In the simple case, where the result is already known, you use TOCFuture futureWithResult: or TOCFuture futureWithFailure.

When the result is not known right away, the class TOCFutureSource is used. It has a future property that completes after the source's trySetResult or trySetFailure methods are called.

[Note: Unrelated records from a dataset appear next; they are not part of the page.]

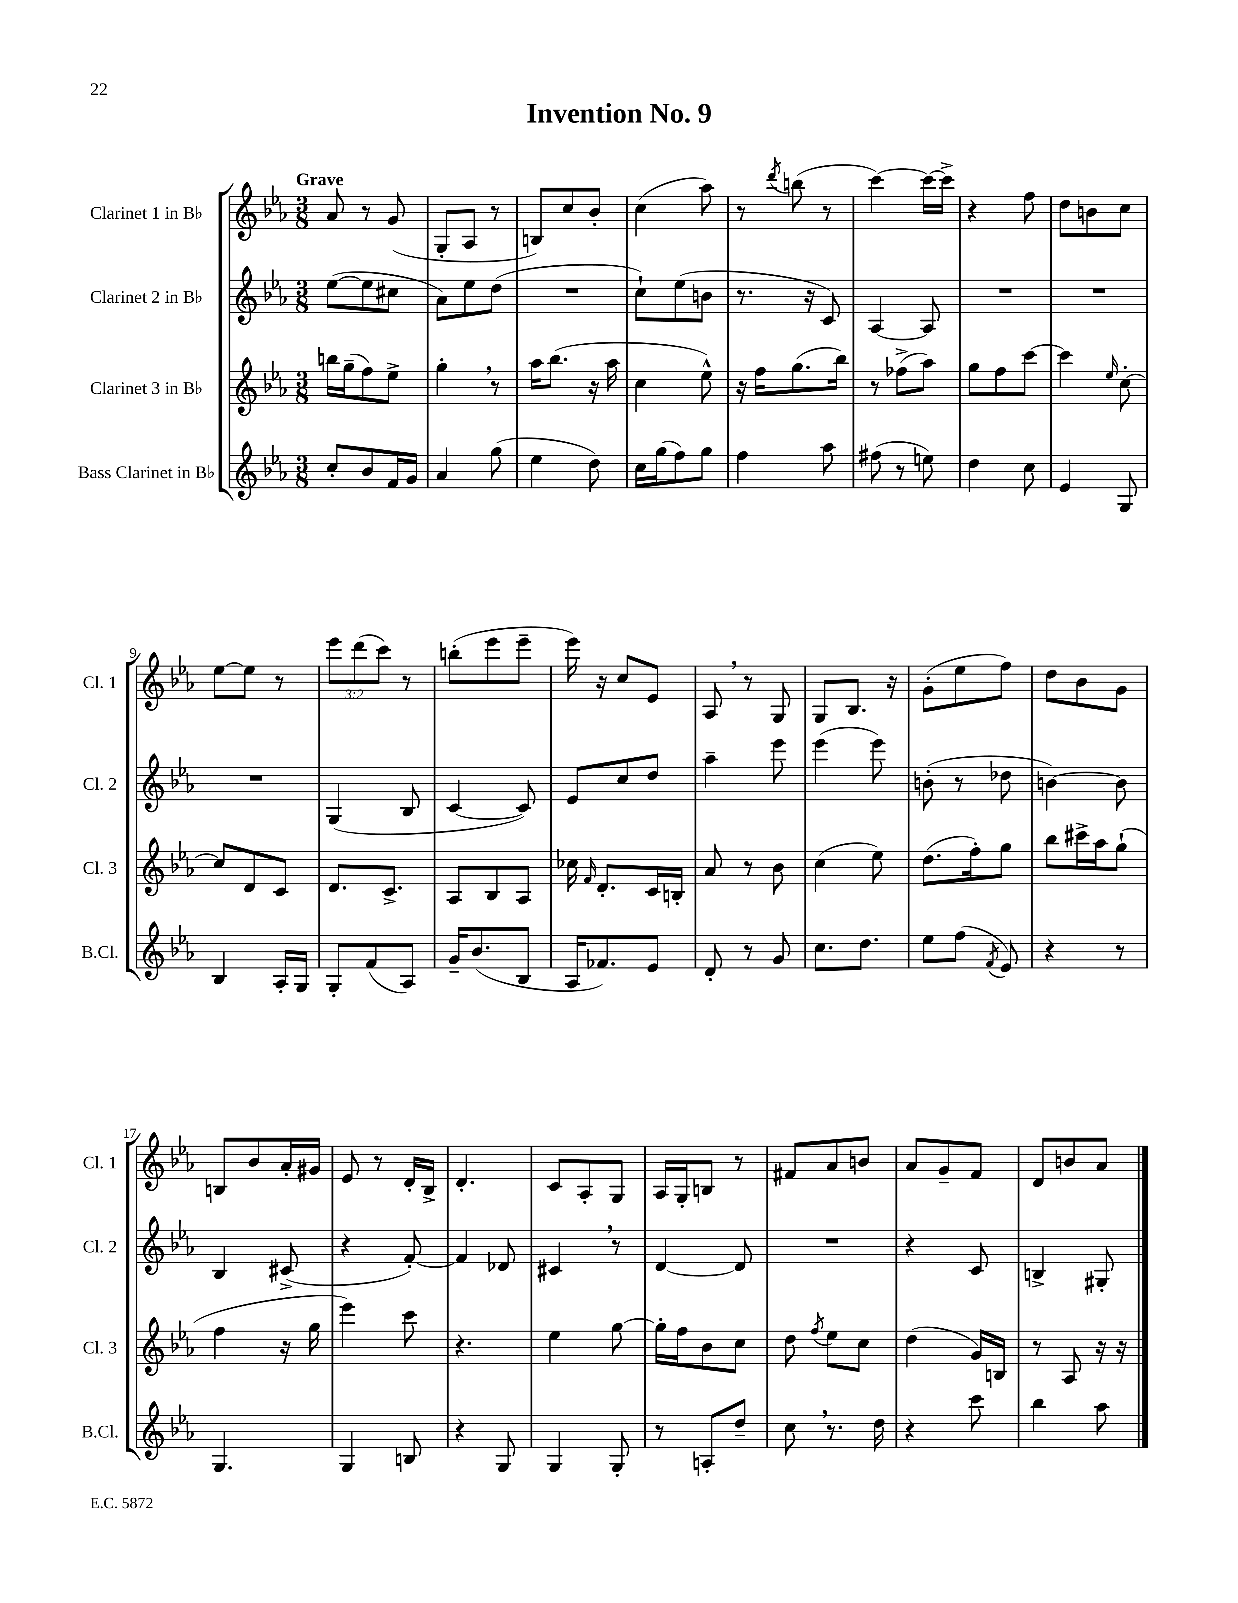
\header { title = "Invention No. 9" }
<<
\new StaffGroup <<
\new Staff = "s0" \with { instrumentName = "Clarinet 1 in Bb" shortInstrumentName = "Cl. 1" } {
    \clef treble \key ees \major \numericTimeSignature \time 3/8 \override Staff.TupletNumber.text = #tuplet-number::calc-fraction-text \tempo "Grave"
    \autoBeamOff aes'8 r8 g'8( |
    g8[-. aes8] r8 |
    b8[) c''8 bes'8]-. |
    c''4( aes''8) |
    r8 \acciaccatura { d'''8 } b''8( r8 |
    c'''4~) c'''16[~ c'''16]-> |
    r4 f''8 |
    d''8[ b'8 c''8] |
    ees''8[~ ees''8] r8 |
    \tuplet 3/2 { ees'''8[ d'''8( c'''8]) } r8 |
    b''8[-.( ees'''8 ees'''8]-- |
    ees'''16) r16 c''8[ ees'8] |
    aes8 \breathe r8 g8 |
    g8[ bes8.] r16 |
    g'8[-.( ees''8 f''8]) |
    d''8[ bes'8 g'8] |
    b8[ bes'8 aes'16-. gis'16] |
    ees'8 r8 d'16[-. bes16]-> |
    d'4.-. |
    c'8[ aes8-. g8] |
    aes16[ g16-. b8] r8 |
    fis'8[ aes'8 b'8] |
    aes'8[ g'8-- f'8] |
    d'8[ b'8 aes'8] \bar "|." |
}
\new Staff = "s1" \with { instrumentName = "Clarinet 2 in Bb" shortInstrumentName = "Cl. 2" } {
    \clef treble \key ees \major \numericTimeSignature \time 3/8
    \autoBeamOff ees''8[~( ees''8 cis''8] |
    aes'8[) ees''8 d''8]( |
    R4. |
    c''8[-!) ees''8( b'8] |
    r8. r16 c'8) |
    aes4~ aes8 |
    R4. |
    R4. |
    R4. |
    g4( bes8 |
    c'4~ c'8) |
    ees'8[ c''8 d''8] |
    aes''4-- ees'''8 |
    ees'''4( ees'''8) |
    b'8-.( r8 des''8 |
    b'4~) b'8 |
    bes4 cis'8->( |
    r4 f'8~-.) |
    f'4 des'8 |
    cis'4 \breathe r8 |
    d'4~ d'8 |
    R4. |
    r4 c'8 |
    b4-> gis8-. \bar "|." |
}
\new Staff = "s2" \with { instrumentName = "Clarinet 3 in Bb" shortInstrumentName = "Cl. 3" } {
    \clef treble \key ees \major \numericTimeSignature \time 3/8
    \autoBeamOff b''16[ g''16--( f''8) ees''8]-> |
    g''4-. \breathe r8 |
    aes''16[ bes''8.]( r16 aes''16 |
    c''4 ees''8-^) |
    r16 f''16[ g''8.( bes''16]) |
    r8 fes''8[->( aes''8]) |
    g''8[ f''8 c'''8]~ |
    c'''4 \grace { ees''16 } c''8~-. |
    c''8[ d'8 c'8] |
    d'8.[ c'8.]-> |
    aes8[ bes8 aes8] |
    ces''16 \grace { f'16 } d'8.[-. c'16 b16]-. |
    aes'8 r8 bes'8 |
    c''4( ees''8) |
    d''8.[( f''16-.) g''8] |
    bes''8[ cis'''16-> aes''16 g''8]-!( |
    f''4 r16 g''16 |
    ees'''4) c'''8 |
    r4. |
    ees''4 g''8~ |
    g''16[-. f''16 bes'8 c''8] |
    d''8 \acciaccatura { f''8 } ees''8[ c''8] |
    d''4( g'16[) b16] |
    r8 aes8 r16 r16 \bar "|." |
}
\new Staff = "s3" \with { instrumentName = "Bass Clarinet in Bb" shortInstrumentName = "B.Cl." } {
    \clef treble \key ees \major \numericTimeSignature \time 3/8
    \autoBeamOff c''8[-. bes'8 f'16 g'16] |
    aes'4 g''8( |
    ees''4 d''8) |
    c''16[ g''16( f''8) g''8] |
    f''4 aes''8 |
    fis''8( r8 e''8) |
    d''4 c''8 |
    ees'4 g8 |
    bes4 aes16[-. g16] |
    g8[-. f'8( aes8]) |
    g'16[-- bes'8.( bes8] |
    aes16[ fes'8.) ees'8] |
    d'8-. r8 g'8 |
    c''8.[ d''8.] |
    ees''8[ f''8]( \acciaccatura { f'8 } ees'8) |
    r4 r8 |
    g4. |
    g4 b8 |
    r4 g8 |
    g4 g8-. |
    r8 a8[-. d''8]-- |
    c''8 \breathe r8. d''16 |
    r4 c'''8 |
    bes''4 aes''8 \bar "|." |
}
>>
>>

Here's how asyncGetAddressBook is implemented:

#import "CollapsingFutures.h"

+(TOCFuture *) asyncGetAddressBook {
    CFErrorRef creationError = nil;
    ABAddressBookRef addressBookRef = ABAddressBookCreateWithOptions(NULL, &creationError);

    // did we fail right away? Then return an already-failed future
    if (creationError != nil) {
        return [TOCFuture futureWithFailure:(__bridge_transfer id)creationError];
    }

    // we need to make an asynchronous call, so we'll use a future source
    // that way we can return its future right away and fill it in later
    TOCFutureSource *resultSource = [FutureSource new];

    id arcAddressBook = (__bridge_transfer id)addressBookRef; // retain the address book in ARC land
    ABAddressBookRequestAccessWithCompletion(addressBookRef, ^(bool granted, CFErrorRef requestAccessError) {
        // time to fill in the future we returned
        if (granted) {
            [resultSource trySetResult:arcAddressBook];
        } else {
            [resultSource trySetFailure:(__bridge id)requestAccessError];
        }
    });

    return resultSource.future;
}

Chaining Futures

Just creating and using futures is useful, but not what makes them powerful. The true power is in transformative methods like then: and toc_thenAll that both consume and produce futures. They make wiring up complicated asynchronous sequences look easy:

#import "CollapsingFutures.h"

+(TOCFuture *) sumOfFutures:(NSArray*)arrayOfFuturesOfNumbers {
    // we want all of the values to be ready before we bother summing
    TOCFuture* futureOfArrayOfNumbers = arrayOfFuturesOfNumbers.toc_thenAll;

    // once the array of values is ready, add up its entries to get the sum
    TOCFuture* futureSum = [futureOfArrayOfNumbers then:^(NSArray* numbers) {
        double total = 0;
        for (NSNumber* number in numbers) {
            total += number.doubleValue;
        }
        return @(total);
    }];

    // this future will eventually contain the sum of the eventual numbers in the input array
    // if any of the evetnual numbers fails, this future will end up failing as well
    return futureSum;
}

The ability to setup transformations to occur once futures are ready allows you to write truly asynchronous code, that doesn't block precious threads, with very little boilerplate and intuitive propagation of failures.

Development

How to Build:

  1. Get Source Code: Clone this git repository to your machine.

  2. Get Dependencies: Have cocoa pods installed. Run pod install from the project directory.

  3. Open Workspace: Open CollapsingFutures.xworkspace with XCode (not the project, the workspace). Run tests and confirm that they pass.